The Sky News website state’s Sir Stuart is “to become a top health advisor”, although it’s not immediately obvious where he gained this expertise in healthcare. Sir Stuart, I discover, is an advisor to the Bridgepoint private equity group which, according to their website, acquired Care UK in 2010 for €480m; are Care UK not one of the companies looking to secure a large chunk of the NHS business? And as a colleague reminded me, another external expert brought in to “sort out” a large national enterprise was Dr. Richard Beeching, moving from ICI to British Railways and then subsequently closing lines with no regard of the cost to local communities.

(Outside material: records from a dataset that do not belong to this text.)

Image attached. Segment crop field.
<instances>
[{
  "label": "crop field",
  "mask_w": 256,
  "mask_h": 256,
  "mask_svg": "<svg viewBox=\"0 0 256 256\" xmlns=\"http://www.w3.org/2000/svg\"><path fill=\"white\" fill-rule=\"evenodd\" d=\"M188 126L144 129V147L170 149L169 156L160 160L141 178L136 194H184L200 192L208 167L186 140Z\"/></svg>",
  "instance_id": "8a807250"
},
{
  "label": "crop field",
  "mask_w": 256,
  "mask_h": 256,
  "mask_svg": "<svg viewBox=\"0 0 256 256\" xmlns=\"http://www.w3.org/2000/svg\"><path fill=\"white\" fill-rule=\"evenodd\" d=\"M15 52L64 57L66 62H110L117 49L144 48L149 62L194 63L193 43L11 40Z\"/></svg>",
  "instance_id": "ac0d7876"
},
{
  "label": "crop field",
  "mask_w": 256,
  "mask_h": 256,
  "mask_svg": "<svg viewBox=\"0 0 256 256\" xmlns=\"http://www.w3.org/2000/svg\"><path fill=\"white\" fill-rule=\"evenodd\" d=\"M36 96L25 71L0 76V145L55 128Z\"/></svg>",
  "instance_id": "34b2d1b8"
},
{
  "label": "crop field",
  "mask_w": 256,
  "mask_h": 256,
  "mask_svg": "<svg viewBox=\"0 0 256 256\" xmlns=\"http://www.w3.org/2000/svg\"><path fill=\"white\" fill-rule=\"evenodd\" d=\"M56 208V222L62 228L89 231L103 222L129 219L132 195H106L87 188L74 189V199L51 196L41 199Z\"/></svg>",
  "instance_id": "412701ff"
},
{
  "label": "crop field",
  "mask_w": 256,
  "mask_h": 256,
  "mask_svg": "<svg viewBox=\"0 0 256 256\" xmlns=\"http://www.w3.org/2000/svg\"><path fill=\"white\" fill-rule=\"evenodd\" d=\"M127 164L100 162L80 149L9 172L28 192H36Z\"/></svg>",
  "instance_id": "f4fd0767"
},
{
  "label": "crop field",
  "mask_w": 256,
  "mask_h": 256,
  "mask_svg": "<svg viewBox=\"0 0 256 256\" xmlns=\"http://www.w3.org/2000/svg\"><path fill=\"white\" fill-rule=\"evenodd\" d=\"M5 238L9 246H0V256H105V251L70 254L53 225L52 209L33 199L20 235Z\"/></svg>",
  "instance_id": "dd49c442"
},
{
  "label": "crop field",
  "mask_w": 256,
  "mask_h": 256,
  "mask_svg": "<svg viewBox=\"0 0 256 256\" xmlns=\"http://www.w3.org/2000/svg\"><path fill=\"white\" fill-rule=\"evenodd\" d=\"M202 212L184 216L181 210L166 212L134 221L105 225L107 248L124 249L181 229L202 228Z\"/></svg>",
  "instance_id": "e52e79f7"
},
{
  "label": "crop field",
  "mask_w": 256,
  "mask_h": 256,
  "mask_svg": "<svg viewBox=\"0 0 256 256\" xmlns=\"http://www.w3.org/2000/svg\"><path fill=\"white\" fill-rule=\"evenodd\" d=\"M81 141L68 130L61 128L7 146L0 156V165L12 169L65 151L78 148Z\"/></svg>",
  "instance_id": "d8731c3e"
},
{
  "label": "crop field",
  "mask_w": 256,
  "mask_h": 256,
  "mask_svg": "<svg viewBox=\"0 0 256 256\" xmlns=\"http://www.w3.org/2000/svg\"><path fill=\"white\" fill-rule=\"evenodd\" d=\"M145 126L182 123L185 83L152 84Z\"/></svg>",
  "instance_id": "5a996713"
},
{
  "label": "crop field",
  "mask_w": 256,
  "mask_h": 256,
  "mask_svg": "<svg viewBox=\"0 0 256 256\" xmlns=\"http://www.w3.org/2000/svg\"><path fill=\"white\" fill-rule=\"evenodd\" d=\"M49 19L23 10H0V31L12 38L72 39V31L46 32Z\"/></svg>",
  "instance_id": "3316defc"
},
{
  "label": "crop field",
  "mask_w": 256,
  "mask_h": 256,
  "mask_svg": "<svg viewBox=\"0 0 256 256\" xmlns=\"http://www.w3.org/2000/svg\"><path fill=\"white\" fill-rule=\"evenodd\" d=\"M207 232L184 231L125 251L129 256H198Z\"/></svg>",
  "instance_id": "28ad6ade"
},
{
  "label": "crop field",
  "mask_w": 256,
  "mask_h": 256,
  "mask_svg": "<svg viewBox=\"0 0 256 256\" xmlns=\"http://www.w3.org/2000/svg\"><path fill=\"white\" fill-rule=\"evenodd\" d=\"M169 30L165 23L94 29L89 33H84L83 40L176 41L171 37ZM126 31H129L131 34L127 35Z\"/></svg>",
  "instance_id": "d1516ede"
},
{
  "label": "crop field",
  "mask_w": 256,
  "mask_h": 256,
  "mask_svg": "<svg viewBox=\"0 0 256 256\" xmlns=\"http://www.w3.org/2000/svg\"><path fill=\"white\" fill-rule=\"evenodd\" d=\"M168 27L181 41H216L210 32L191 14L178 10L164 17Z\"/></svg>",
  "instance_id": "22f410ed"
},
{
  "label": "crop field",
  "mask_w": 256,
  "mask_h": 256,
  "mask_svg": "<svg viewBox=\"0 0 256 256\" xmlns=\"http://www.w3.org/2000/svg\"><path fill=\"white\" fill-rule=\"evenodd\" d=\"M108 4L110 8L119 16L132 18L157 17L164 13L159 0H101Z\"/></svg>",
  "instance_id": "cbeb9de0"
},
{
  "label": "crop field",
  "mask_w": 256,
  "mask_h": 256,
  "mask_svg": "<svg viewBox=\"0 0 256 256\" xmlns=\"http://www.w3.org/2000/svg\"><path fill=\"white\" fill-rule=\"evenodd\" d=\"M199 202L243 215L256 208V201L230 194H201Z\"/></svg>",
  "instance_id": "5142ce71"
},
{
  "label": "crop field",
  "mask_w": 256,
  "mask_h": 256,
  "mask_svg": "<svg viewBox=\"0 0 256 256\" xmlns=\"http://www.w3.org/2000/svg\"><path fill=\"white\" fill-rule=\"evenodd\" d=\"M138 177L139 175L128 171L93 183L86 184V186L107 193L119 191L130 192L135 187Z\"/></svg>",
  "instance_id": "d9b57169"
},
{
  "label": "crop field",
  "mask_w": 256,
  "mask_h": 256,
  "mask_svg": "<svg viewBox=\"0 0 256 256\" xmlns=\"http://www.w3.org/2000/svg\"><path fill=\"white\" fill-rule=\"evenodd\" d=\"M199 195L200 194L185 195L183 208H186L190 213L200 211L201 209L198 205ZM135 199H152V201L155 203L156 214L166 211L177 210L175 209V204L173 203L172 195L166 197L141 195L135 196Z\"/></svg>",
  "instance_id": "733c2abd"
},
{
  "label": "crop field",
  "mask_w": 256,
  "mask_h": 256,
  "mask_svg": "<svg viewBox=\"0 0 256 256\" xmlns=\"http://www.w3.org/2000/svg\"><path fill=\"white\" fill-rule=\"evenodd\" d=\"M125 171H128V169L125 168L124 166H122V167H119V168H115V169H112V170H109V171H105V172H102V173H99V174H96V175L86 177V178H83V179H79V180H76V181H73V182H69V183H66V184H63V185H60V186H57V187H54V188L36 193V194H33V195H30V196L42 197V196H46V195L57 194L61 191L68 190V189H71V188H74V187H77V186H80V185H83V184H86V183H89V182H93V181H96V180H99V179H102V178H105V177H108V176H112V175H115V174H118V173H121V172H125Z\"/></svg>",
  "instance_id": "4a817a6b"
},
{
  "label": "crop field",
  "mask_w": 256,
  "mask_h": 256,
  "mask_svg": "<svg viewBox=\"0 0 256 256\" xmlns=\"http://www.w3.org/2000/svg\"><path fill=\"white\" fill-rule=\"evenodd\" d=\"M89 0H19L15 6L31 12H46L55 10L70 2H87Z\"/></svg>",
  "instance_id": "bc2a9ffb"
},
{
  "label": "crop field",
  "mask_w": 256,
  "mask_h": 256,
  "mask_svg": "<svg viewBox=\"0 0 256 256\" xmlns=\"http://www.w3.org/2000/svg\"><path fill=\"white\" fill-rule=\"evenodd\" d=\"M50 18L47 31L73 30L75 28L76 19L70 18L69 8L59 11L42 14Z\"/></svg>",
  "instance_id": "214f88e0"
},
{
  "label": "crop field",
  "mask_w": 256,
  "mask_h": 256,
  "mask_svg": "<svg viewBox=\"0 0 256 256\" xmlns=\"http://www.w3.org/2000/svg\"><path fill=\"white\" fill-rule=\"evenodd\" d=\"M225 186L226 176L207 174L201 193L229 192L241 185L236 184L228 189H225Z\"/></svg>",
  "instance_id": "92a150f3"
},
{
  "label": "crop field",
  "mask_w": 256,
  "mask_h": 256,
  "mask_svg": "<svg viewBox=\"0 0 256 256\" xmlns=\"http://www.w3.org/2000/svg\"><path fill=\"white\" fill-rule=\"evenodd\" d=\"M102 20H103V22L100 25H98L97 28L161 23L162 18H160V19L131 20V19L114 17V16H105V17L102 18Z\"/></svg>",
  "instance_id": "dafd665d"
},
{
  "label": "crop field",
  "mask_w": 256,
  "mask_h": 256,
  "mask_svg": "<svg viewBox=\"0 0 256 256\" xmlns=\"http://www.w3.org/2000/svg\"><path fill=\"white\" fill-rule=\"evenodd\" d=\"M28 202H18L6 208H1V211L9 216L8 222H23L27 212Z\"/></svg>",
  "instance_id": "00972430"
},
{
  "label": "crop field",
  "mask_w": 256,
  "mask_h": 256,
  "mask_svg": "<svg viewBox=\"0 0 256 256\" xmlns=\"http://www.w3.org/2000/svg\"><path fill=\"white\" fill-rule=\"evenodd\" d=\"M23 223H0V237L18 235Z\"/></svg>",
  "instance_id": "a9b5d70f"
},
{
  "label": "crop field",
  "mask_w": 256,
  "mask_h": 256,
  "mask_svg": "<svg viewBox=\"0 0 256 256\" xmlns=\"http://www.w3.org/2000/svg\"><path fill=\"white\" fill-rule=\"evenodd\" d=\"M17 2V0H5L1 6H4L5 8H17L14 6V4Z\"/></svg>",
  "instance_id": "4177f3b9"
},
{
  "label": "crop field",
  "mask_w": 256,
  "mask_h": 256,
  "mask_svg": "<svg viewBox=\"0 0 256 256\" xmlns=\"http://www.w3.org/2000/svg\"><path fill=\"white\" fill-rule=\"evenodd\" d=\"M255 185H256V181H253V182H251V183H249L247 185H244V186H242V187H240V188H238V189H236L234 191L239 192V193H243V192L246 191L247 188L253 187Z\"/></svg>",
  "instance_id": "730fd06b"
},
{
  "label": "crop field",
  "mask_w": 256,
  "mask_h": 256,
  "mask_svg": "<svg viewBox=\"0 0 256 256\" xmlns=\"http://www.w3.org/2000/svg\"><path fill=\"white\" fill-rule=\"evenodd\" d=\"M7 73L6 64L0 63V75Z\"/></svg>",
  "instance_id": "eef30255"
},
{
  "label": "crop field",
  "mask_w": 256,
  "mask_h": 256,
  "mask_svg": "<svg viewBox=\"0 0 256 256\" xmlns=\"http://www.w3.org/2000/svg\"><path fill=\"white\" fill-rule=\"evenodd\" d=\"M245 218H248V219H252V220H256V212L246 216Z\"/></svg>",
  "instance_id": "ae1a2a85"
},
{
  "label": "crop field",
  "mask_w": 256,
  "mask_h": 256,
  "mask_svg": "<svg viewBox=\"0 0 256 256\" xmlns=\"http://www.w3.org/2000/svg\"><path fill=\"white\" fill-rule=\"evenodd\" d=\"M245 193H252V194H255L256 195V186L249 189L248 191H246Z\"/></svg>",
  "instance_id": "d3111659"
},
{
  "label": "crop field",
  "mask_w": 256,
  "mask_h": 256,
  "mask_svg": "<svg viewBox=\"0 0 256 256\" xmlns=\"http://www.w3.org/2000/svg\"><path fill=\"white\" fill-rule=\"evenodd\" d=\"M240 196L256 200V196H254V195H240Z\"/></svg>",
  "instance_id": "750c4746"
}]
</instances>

But I think the bit that annoys me most is the description of “failing”.
I consider myself to be fairly resilient to pressure from others, but I know from experience at school that when I’m told I’m a failure then that is what I become. Positive motivation has always been more effective; if you tell people they are “Super Stars”, doing a great job, in difficult times and saving lives, then my experience is people stepping up to the mark and doing those exact things.
Which, kind-of, leads back to my initial point. It’s the small things that help give you pride in who you are and make you feel valued; like having scrubs that vaguely fit and don’t make you feel like you have been dressed from the dressing-up basket.
Jayne Parker is a Staff Nurse working for the NHS and living in the South East with her partner, a cat and a large motorcycle.